> **Given entries**

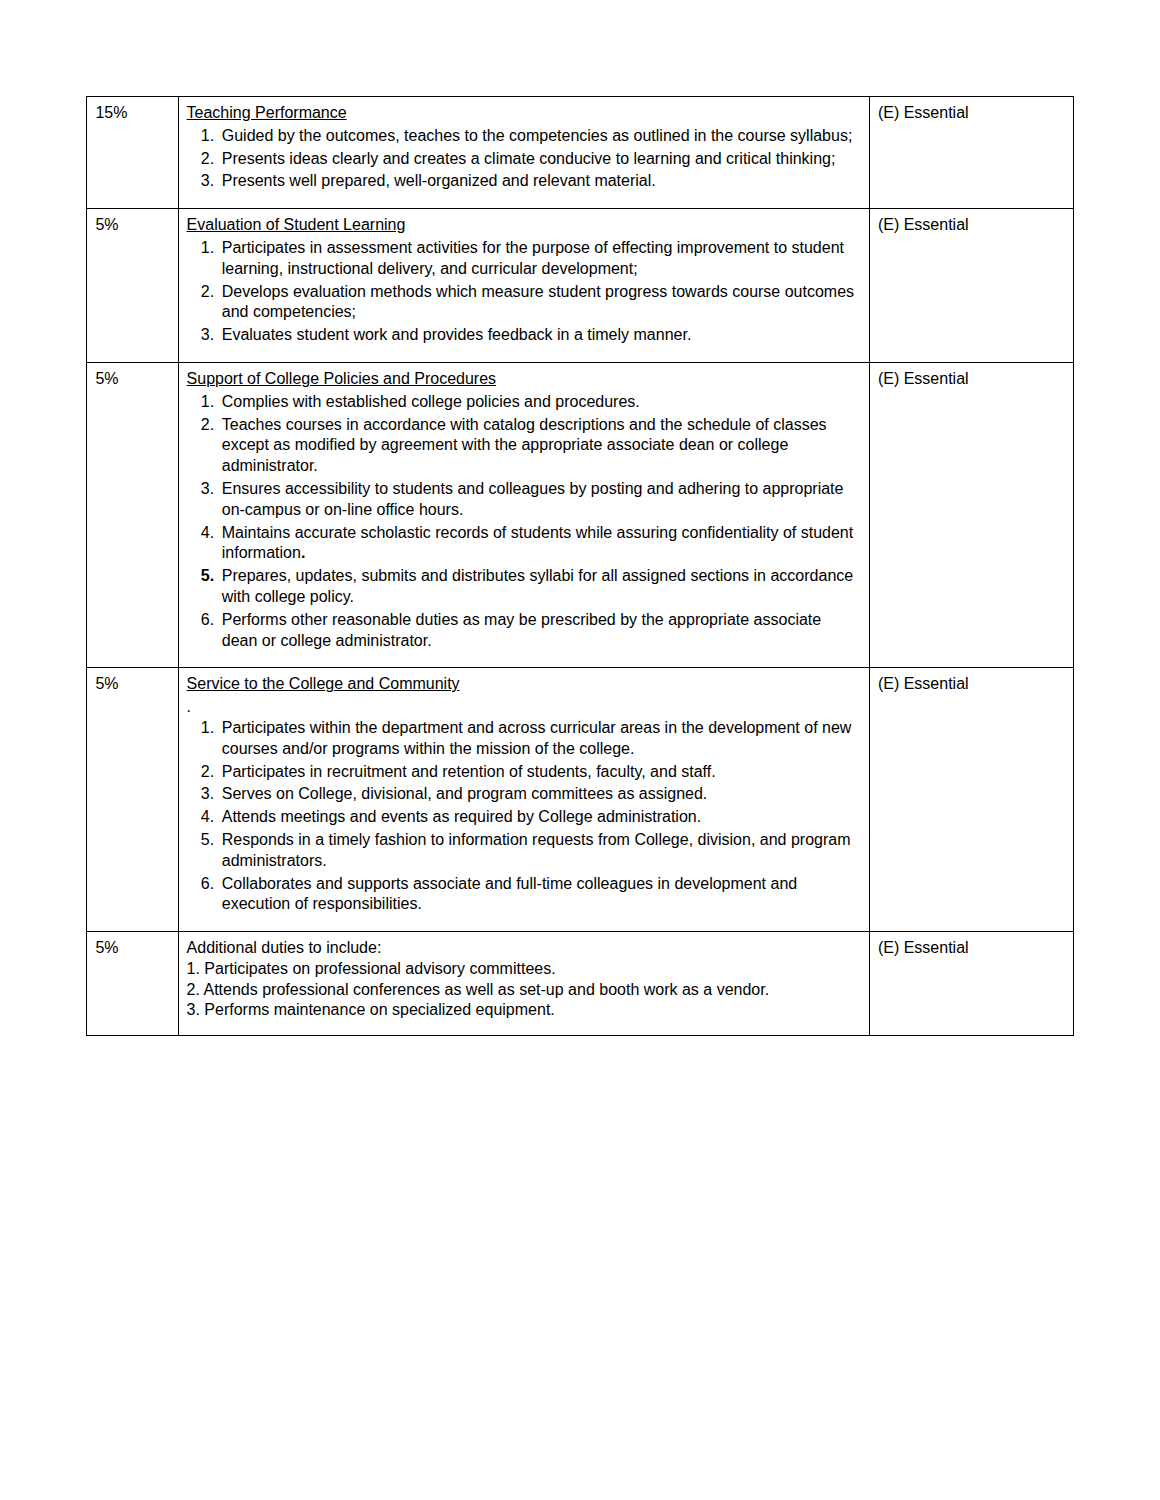| 15% | Teaching Performance Guided by the outcomes, teaches to the competencies as outlined in the course syllabus; Presents ideas clearly and creates a climate conducive to learning and critical thinking; Presents well prepared, well-organized and relevant material. | (E) Essential |
| 5% | Evaluation of Student Learning Participates in assessment activities for the purpose of effecting improvement to student learning, instructional delivery, and curricular development; Develops evaluation methods which measure student progress towards course outcomes and competencies; Evaluates student work and provides feedback in a timely manner. | (E) Essential |
| 5% | Support of College Policies and Procedures Complies with established college policies and procedures. Teaches courses in accordance with catalog descriptions and the schedule of classes except as modified by agreement with the appropriate associate dean or college administrator. Ensures accessibility to students and colleagues by posting and adhering to appropriate on-campus or on-line office hours. Maintains accurate scholastic records of students while assuring confidentiality of student information . Prepares, updates, submits and distributes syllabi for all assigned sections in accordance with college policy. Performs other reasonable duties as may be prescribed by the appropriate associate dean or college administrator. | (E) Essential |
| 5% | Service to the College and Community . Participates within the department and across curricular areas in the development of new courses and/or programs within the mission of the college. Participates in recruitment and retention of students, faculty, and staff. Serves on College, divisional, and program committees as assigned. Attends meetings and events as required by College administration. Responds in a timely fashion to information requests from College, division, and program administrators. Collaborates and supports associate and full-time colleagues in development and execution of responsibilities. | (E) Essential |
| 5% | Additional duties to include: 1. Participates on professional advisory committees. 2. Attends professional conferences as well as set-up and booth work as a vendor. 3. Performs maintenance on specialized equipment. | (E) Essential |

> **What the exercise asks**
Please list every line of the records that contains "work".

> **Answer for the task**
| 5% | Evaluation of Student Learning Participates in assessment activities for the purpose of effecting improvement to student learning, instructional delivery, and curricular development; Develops evaluation methods which measure student progress towards course outcomes and competencies; Evaluates student work and provides feedback in a timely manner. | (E) Essential |
| 5% | Additional duties to include: 1. Participates on professional advisory committees. 2. Attends professional conferences as well as set-up and booth work as a vendor. 3. Performs maintenance on specialized equipment. | (E) Essential |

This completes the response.